My grandmother died recently and it’s been a very difficult time but out of the dark comes light and looking at the legacy she left behind her has given me both solace and pleasure. I have an amazing family and if I was called upon to describe them, I’d use the words loving, protective, generous and strong; all the things that she was too. These are values you’d perhaps expect to see but it got me thinking about brands and the legacies they leave and it made me question my own business and what it represents. I asked myself this – do I have a business that stands for positive change and what do I want it to achieve in the future?
I pushed myself to go back to the drawing board and looked at the identity concepts that were developed when I first launched. At the time I wanted something that was fresh, friendly, memorable and vibrant but could also be interpreted as professional, reputable and confident. It’s obvious to me now that at that point I was thinking more about look and personality rather than legacy, but perhaps this is a normal starting point unless you’re a community interest company, which only ever sets out to achieve social rather than personal gain.
I’m now in a different place and while I work hard to maintain a strong identity, product and perception for Sarah Hall Consulting, I know as the business matures, it needs to achieve different things and the brand must evolve accordingly. I’ve proven I can be my own boss and deliver for clients but it is interesting to see the subtle change in the contracts and projects I am taking on – more of these than ever relate to organisations engaging with stakeholders to drive change and make things better within their communities. B-Skill, Shared Interest, Wallsend RFC and TryLife are just a few recent examples of this.
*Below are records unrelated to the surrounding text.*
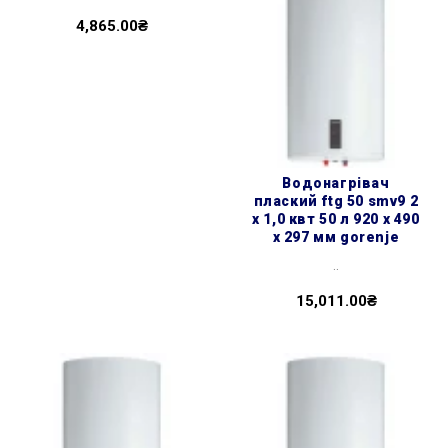
4,865.00₴
водонагрівач
плаский ftg 50 smv9 2
х 1,0 квт 50 л 920 x 490
x 297 мм gorenje
..
15,011.00₴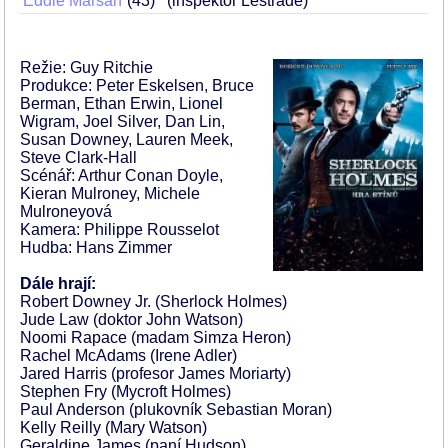
Eddie Marsan
43
(inspektor Lestrade)
Režie: Guy Ritchie
Produkce: Peter Eskelsen, Bruce
Berman, Ethan Erwin, Lionel
Wigram, Joel Silver, Dan Lin,
Susan Downey, Lauren Meek,
Steve Clark-Hall
Scénář: Arthur Conan Doyle,
Kieran Mulroney, Michele
Mulroneyová
Kamera: Philippe Rousselot
Hudba: Hans Zimmer
Dále hrají:
Robert Downey Jr. (Sherlock Holmes)
Jude Law (doktor John Watson)
Noomi Rapace (madam Simza Heron)
Rachel McAdams (Irene Adler)
Jared Harris (profesor James Moriarty)
Stephen Fry (Mycroft Holmes)
Paul Anderson (plukovník Sebastian Moran)
Kelly Reilly (Mary Watson)
Geraldine James (paní Hudson)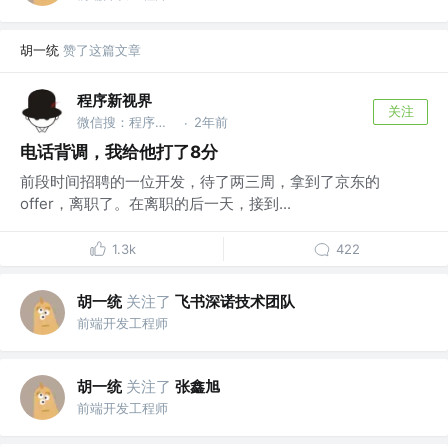
胡一统
赞了这篇文章
程序新视界
关注
微信搜：程序新视界
2年前
·
电话背调，我给他打了8分
前段时间招聘的一位开发，待了两三周，拿到了京东的
offer，离职了。在离职的后一天，接到...
1.3k
422
胡一统
关注了
飞书深诺技术团队
前端开发工程师
胡一统
关注了
张鑫旭
前端开发工程师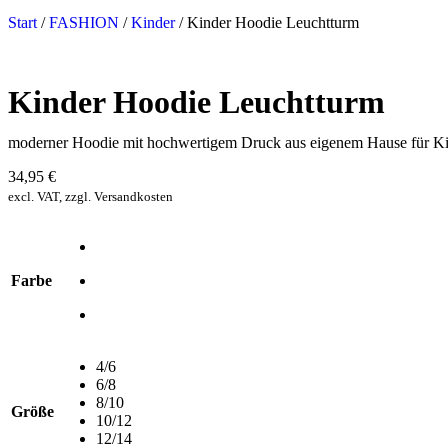
Start
/
FASHION
/
Kinder
/ Kinder Hoodie Leuchtturm
Kinder Hoodie Leuchtturm
moderner Hoodie mit hochwertigem Druck aus eigenem Hause für K
34,95
€
excl. VAT, zzgl. Versandkosten
Farbe
4/6
6/8
8/10
Größe
10/12
12/14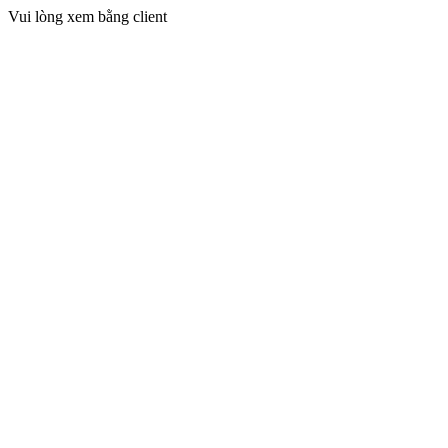
Vui lòng xem bằng client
Of course, there is nothing wrong with organisations being purely commercially driven and I love business-to-business PR, a division of the consultancy I will never walk away from. I love the cut and thrust of the deal world and it’s critical to Britain’s economic success to have revenue generated by companies employing staff and investing in others, difficult enough in the current trading environment. These businesses also can (and do) make efforts to make the world a better place through mentoring programmes and charity work, among other things.
An excellent example of the success that comes from developing a brand legacy is Coca-Cola, our favourite soft drink. According to www.superbrand.co.uk, the MyCoke portfolio is worth a staggering £1.135billion in the UK alone. Coca-Cola understands that to enjoy sustainable growth, it has to take its social responsibility seriously and it certainly delivers on this – if you look at its website it is as much about health, the environment and sport as it is about the product. This is without doubt one of the reasons that since 1886, Coca-Cola has connected with more people in more places than any other product and is now the most universally recognized brand. What can you say other than – wow!
For me, the last few weeks have been sad but enlightening – as I’ve learnt more about my grandmother, I have learnt more about myself. I have thought long and hard about what I want my business to have achieved when I finally move aside for someone else to take over and now have a new vision for the future. Taking the long view brings an interesting perspective – why not give it a go and see how it could positively affect your business objectives and strategy.